Dive Brief:
- There is no current evidence that a December attack by a state-linked threat actor targeting the U.S. Treasury Department workstations has impacted any other federal agency, the Cybersecurity and Infrastructure Security Agency said Monday.
- CISA said it is working closely with officials at the Treasury Department and BeyondTrust to fully mitigate and understand the impact of the attack, which has been attributed to threat actors linked to China. BeyondTrust notified Treasury officials last month that a threat actor stole a key used to provide cloud-based remote technical support to end users at the department.
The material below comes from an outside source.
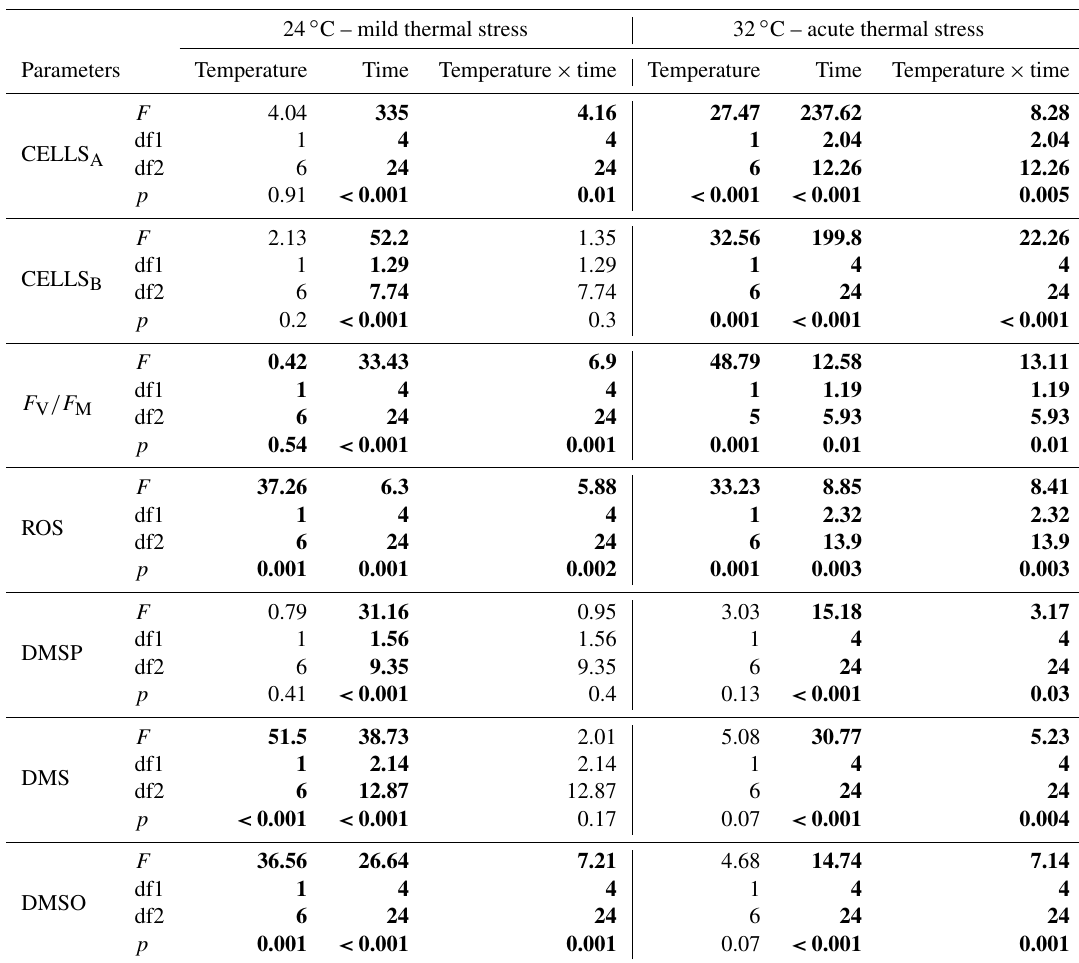
Table 1. Output of repeated measures analysis of variance (rmANOVA) for algal (CELLS A ) and bacterial (CELLS B ) cell abundance, photo- synthetic efficiency ( F V /F M ), oxidative stress (ROS), dimethyl sulfoniopropionate (DMSP), dimethyl sulfide (DMS) and dimethyl sulfoxide (DMSO) concentrations as a function of temperature (24 or 32 ◦ C) and time. Numbers in bold indicate significant data based on the level of significance p < 0 . 05. df1 indicates the numerator df, and df2 indicates the denominator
- Meanwhile, BeyondTrust said it is close to finishing a forensic investigation of attacks against a limited number of RemoteSupport SaaS customers who were targeted in the attack spree, in an updated blog post. The company said all SaaS instances have been fully patched and no additional attacks have been reported.
Dive Insight:
The investigations indicate any immediate threat appears to have been contained, however questions remain about how the attacks specifically took place and what the long-term impacts will be for federal agencies and other BeyondTrust customers.
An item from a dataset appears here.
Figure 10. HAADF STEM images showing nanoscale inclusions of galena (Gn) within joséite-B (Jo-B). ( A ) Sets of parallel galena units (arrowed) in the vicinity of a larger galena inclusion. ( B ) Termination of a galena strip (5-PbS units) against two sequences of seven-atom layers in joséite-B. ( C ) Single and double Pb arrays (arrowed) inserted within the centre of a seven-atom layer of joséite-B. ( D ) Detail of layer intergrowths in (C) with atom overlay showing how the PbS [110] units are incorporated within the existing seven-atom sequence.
BeyondTrust last month linked the December attacks against Remote Support SaaS customers to a compromised API key. The company immediately revoked the key, notified affected customers and suspended instances.
Beyond Trust also pushed out a patch to all self-hosted instances.
Treasury officials disclosed the attack on the agency workstations in a letter to the chair and ranking member of the Senate Committee on Banking, Housing and Urban Affairs.
During an investigation with outside forensics experts, the company identified a critical command injection vulnerability, listed as CVE-2024-12356, and a medium-severity vulnerability, listed as CVE-2024-12686. CISA in December added CVE-2024-12356 to its known exploited vulnerabilities catalog.
Neither BeyondTrust or federal officials have commented on whether the CVEs played a direct role in the attacks against the Treasury Department workstations.
Researchers at Censys on Thursday said more than 8,600 instances of BeyondTrust Remote Support & Privileged Remote Access were exposed, but on Monday updated the blog indicating more than 13,500 were exposed after modifying its detection methods.
A spokesperson for BeyondTrust emphasized the instances are visible, but that does not mean they are vulnerable. The spokesperson noted that all SaaS instances have been fully patched against the CVEs in the advisory and that patches have been pushed to all self-hosted instances.
Censys last week cautioned that all exposed instances were not necessarily vulnerable. The company on Monday told Cybersecurity Dive that customers using these particular products should manually check their devices to make sure they were accurately patched as they are visible on the public internet, including by threat actors.